The long-term tradeoff is significant. Research tracking patients over time found that 17% of people who had a partial meniscectomy later developed symptomatic knee arthritis, compared to 10% of those who had a repair and just 2.3% in the general population. When researchers excluded arthritis that appeared within the first two years after surgery (which may have been developing before the procedure), meniscus repair cut the risk of later arthritis roughly in half compared to removal.

Recovery After Surgery

Recovery looks very different depending on which procedure you had.

After a partial meniscectomy, most people are walking within days and return to normal activities within a few weeks. The damaged tissue is simply removed, so there’s nothing that needs time to heal inside the joint.

After a meniscus repair, recovery is slower because the stitched tissue needs to heal. For the first three weeks, you’ll be on crutches with a brace, bearing only partial weight. That partial weight-bearing phase typically continues through about six weeks, at which point most people can ditch the crutches and brace once they’ve regained enough muscle control to walk normally. Sport-specific training begins around three to five months after surgery, but only after meeting strength benchmarks: the repaired leg needs to reach at least 90% of the strength of the other leg. Full, unrestricted return to sport generally happens around six months or later.

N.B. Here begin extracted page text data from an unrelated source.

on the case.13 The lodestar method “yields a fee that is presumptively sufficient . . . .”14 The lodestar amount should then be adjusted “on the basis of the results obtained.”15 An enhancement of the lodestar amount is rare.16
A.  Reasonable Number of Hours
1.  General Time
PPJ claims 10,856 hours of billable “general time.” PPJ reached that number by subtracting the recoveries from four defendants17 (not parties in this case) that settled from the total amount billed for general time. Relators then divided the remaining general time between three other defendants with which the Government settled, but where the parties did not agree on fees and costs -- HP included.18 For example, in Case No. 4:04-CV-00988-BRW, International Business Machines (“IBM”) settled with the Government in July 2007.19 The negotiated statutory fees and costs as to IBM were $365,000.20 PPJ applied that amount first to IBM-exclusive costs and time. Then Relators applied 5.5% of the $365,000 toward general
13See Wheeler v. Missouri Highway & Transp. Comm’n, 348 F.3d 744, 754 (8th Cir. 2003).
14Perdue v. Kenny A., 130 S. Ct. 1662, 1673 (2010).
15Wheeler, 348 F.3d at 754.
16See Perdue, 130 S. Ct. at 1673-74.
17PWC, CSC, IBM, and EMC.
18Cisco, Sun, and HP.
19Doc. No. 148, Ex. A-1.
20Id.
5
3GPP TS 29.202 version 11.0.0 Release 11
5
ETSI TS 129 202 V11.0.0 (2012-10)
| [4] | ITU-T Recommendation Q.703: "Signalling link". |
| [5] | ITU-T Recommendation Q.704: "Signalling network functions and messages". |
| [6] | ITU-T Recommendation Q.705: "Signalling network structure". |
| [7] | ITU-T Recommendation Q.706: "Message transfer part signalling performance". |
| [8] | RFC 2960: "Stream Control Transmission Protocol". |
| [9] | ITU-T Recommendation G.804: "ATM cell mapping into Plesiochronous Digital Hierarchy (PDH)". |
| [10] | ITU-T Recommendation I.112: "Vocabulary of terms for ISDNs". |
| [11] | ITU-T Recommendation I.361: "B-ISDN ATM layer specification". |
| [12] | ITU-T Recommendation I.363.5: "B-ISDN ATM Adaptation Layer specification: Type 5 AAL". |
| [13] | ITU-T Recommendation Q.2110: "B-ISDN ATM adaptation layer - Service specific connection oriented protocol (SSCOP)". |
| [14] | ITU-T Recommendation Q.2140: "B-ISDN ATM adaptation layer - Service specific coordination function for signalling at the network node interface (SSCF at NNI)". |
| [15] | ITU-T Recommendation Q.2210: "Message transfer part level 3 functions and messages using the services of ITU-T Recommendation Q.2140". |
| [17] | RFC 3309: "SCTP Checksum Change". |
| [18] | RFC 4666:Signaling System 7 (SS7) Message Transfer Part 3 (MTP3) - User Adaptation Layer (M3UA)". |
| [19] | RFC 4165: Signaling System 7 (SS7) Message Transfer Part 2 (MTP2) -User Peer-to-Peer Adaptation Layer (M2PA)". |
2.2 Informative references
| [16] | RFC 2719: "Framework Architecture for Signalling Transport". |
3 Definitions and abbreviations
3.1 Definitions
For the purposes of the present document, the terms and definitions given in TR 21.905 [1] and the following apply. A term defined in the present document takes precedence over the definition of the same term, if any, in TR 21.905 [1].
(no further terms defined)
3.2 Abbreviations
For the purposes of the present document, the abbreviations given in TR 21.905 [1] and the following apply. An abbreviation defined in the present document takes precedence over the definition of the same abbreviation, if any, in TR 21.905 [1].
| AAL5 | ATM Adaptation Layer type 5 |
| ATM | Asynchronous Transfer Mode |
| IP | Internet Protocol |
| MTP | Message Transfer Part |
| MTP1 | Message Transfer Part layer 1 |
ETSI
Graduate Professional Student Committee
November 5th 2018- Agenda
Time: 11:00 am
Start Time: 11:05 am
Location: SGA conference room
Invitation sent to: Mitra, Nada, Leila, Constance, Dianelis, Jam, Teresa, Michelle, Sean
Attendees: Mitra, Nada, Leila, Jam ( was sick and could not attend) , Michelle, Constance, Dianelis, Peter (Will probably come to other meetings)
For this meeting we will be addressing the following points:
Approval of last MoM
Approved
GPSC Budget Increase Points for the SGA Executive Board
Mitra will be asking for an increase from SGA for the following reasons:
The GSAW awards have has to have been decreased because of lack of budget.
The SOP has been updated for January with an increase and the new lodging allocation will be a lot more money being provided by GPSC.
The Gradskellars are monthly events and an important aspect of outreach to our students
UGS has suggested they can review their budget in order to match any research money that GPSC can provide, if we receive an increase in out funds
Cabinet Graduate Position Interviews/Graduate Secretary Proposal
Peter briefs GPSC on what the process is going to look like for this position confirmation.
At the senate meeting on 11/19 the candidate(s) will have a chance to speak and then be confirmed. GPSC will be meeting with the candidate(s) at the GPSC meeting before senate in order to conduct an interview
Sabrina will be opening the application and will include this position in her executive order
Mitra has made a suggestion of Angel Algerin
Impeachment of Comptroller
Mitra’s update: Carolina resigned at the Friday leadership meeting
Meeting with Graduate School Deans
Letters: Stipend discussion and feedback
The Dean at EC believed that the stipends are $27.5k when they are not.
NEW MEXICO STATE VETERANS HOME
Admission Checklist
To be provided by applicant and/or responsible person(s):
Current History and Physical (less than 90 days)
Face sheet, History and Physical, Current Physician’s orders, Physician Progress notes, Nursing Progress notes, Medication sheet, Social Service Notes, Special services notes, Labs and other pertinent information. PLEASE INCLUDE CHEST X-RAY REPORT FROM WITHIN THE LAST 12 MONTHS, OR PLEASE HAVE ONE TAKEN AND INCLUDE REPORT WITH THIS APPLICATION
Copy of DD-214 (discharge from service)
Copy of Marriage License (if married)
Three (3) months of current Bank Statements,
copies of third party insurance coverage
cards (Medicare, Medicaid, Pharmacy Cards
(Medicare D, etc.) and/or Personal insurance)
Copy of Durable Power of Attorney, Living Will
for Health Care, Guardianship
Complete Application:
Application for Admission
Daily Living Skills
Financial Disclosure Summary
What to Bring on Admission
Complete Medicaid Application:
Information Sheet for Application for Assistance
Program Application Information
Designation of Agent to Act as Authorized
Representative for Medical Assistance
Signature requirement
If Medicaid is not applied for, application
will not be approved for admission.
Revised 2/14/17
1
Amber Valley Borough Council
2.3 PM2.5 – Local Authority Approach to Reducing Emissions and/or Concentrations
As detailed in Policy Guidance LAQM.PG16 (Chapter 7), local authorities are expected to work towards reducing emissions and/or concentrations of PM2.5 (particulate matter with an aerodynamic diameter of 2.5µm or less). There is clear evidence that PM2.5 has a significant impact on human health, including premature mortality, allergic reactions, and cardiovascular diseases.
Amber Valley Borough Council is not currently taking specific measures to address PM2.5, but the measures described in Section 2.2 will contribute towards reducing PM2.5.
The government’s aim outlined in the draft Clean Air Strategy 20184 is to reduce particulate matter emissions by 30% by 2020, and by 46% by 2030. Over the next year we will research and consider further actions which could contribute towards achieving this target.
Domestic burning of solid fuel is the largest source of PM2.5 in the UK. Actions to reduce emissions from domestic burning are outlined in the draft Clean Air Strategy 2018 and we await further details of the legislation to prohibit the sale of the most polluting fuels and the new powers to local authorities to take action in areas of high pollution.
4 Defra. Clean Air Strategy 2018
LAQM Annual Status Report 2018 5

Why Preserving the Meniscus Matters

Every bit of meniscus you keep protects the smooth cartilage coating the ends of your bones. When meniscal tissue is removed, the remaining cartilage bears more concentrated force with every step. Over years and decades, that extra stress accelerates wear and raises the risk of osteoarthritis. This is why orthopedic thinking has shifted strongly toward repairing tears whenever the location and pattern allow it, even though repair requires a longer, more demanding recovery. For younger and more active patients especially, the short-term inconvenience of a longer rehab can pay off in a healthier knee for decades to come.